**Your task:**
Your output is to hold only the lines from the one showing "01901070589" through the end of the listing, exactly, with every picture excluded.

**Supplied material:**
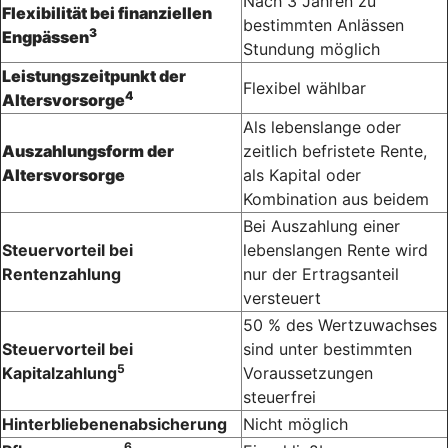
Nach 3 Jahren zu
Flexibilität bei finanziellen
bestimmten Anlässen
3
Engpässen
Stundung möglich
Leistungszeitpunkt der
Flexibel wählbar
4
Altersvorsorge
Als lebenslange oder
Auszahlungsform der
zeitlich befristete Rente,
Altersvorsorge
als Kapital oder
Kombination aus beidem
Bei Auszahlung einer
Steuervorteil bei
lebenslangen Rente wird
Rentenzahlung
nur der Ertragsanteil
versteuert
50 % des Wertzuwachses
Steuervorteil bei
sind unter bestimmten
5
Kapitalzahlung
Voraussetzungen
steuerfrei
Hinterbliebenenabsicherung
Nicht möglich
6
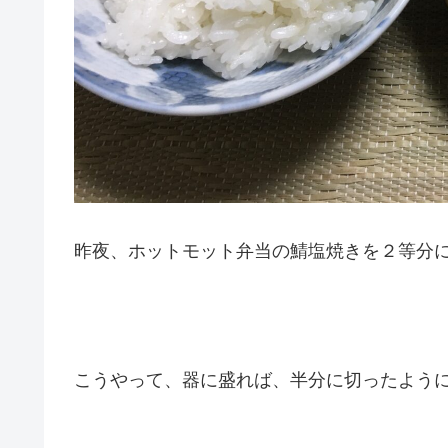
昨夜、ホットモット弁当の鯖塩焼きを２等分
こうやって、器に盛れば、半分に切ったよう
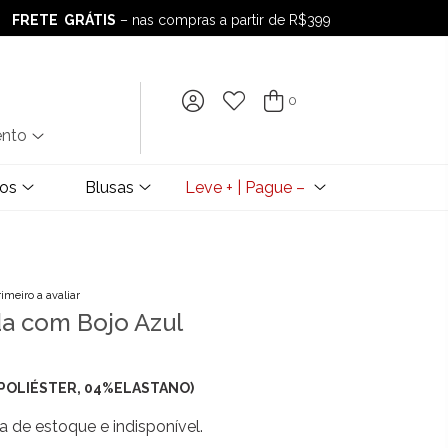
FRETE GRÁTIS
– nas compras a partir de R$399
FRETE GRÁTIS
– nas compras a partir de R$399
0
ento
dos
Blusas
Leve + | Pague –
rimeiro a avaliar
a com Bojo Azul
POLIÉSTER, 04%ELASTANO)
a de estoque e indisponível.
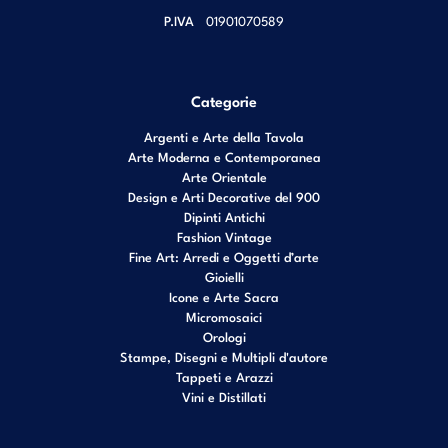
P.IVA
01901070589
Categorie
Argenti e Arte della Tavola
Arte Moderna e Contemporanea
Arte Orientale
Design e Arti Decorative del 900
Dipinti Antichi
Fashion Vintage
Fine Art: Arredi e Oggetti d’arte
Gioielli
Icone e Arte Sacra
Micromosaici
Orologi
Stampe, Disegni e Multipli d'autore
Tappeti e Arazzi
Vini e Distillati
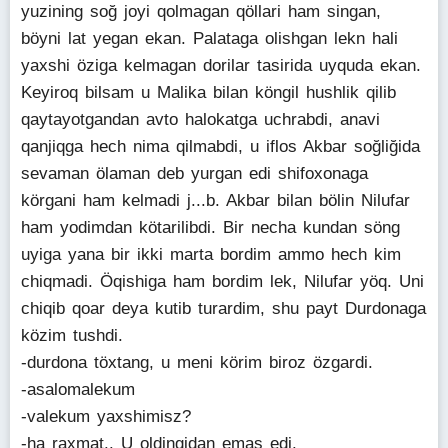
yuzining soğ joyi qolmagan qöllari ham singan,
böyni lat yegan ekan. Palataga olishgan lekn hali
yaxshi öziga kelmagan dorilar tasirida uyquda ekan.
Keyiroq bilsam u Malika bilan köngil hushlik qilib
qaytayotgandan avto halokatga uchrabdi, anavi
qanjiqga hech nima qilmabdi, u iflos Akbar soğliğida
sevaman ölaman deb yurgan edi shifoxonaga
körgani ham kelmadi j...b. Akbar bilan bölin Nilufar
ham yodimdan kötarilibdi. Bir necha kundan söng
uyiga yana bir ikki marta bordim ammo hech kim
chiqmadi. Öqishiga ham bordim lek, Nilufar yöq. Uni
chiqib qoar deya kutib turardim, shu payt Durdonaga
közim tushdi.
-durdona töxtang, u meni körim biroz özgardi.
-asalomalekum
-valekum yaxshimisz?
-ha raxmat.. U oldingidan emas edi.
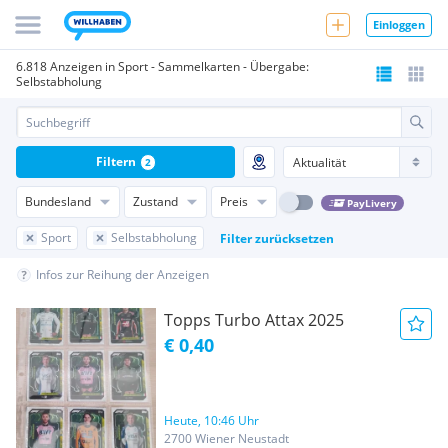
Einloggen
6.818 Anzeigen in Sport - Sammelkarten - Übergabe:
Selbstabholung
Filtern
2
Bundesland
Zustand
Preis
PayLivery
Sport
Selbstabholung
Filter zurücksetzen
Infos zur Reihung der Anzeigen
Topps Turbo Attax 2025
€ 0,40
Heute, 10:46 Uhr
2700 Wiener Neustadt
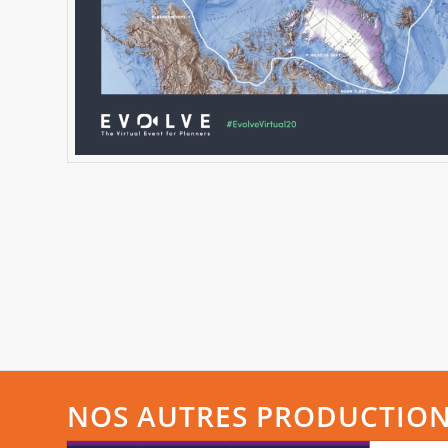
NOS AUTRES PRODUCTIO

**Finished task:**
01901070589
Categorie
Argenti e Arte della Tavola
Arte Moderna e Contemporanea
Arte Orientale
Design e Arti Decorative del 900
Dipinti Antichi
Fashion Vintage
Fine Art: Arredi e Oggetti d’arte
Gioielli
Icone e Arte Sacra
Micromosaici
Orologi
Stampe, Disegni e Multipli d'autore
Tappeti e Arazzi
Vini e Distillati
yuzining soğ joyi qolmagan qöllari ham singan,
böyni lat yegan ekan. Palataga olishgan lekn hali
yaxshi öziga kelmagan dorilar tasirida uyquda ekan.
Keyiroq bilsam u Malika bilan köngil hushlik qilib
qaytayotgandan avto halokatga uchrabdi, anavi
qanjiqga hech nima qilmabdi, u iflos Akbar soğliğida
sevaman ölaman deb yurgan edi shifoxonaga
körgani ham kelmadi j...b. Akbar bilan bölin Nilufar
ham yodimdan kötarilibdi. Bir necha kundan söng
uyiga yana bir ikki marta bordim ammo hech kim
chiqmadi. Öqishiga ham bordim lek, Nilufar yöq. Uni
chiqib qoar deya kutib turardim, shu payt Durdonaga
közim tushdi.
-durdona töxtang, u meni körim biroz özgardi.
-asalomalekum
-valekum yaxshimisz?
-ha raxmat.. U oldingidan emas edi.
Einloggen
6.818 Anzeigen in Sport - Sammelkarten - Übergabe:
Selbstabholung
Filtern
2
Bundesland
Zustand
Preis
PayLivery
Sport
Selbstabholung
Filter zurücksetzen
Infos zur Reihung der Anzeigen
Topps Turbo Attax 2025
€ 0,40
Heute, 10:46 Uhr
2700 Wiener Neustadt
NOS AUTRES PRODUCTIO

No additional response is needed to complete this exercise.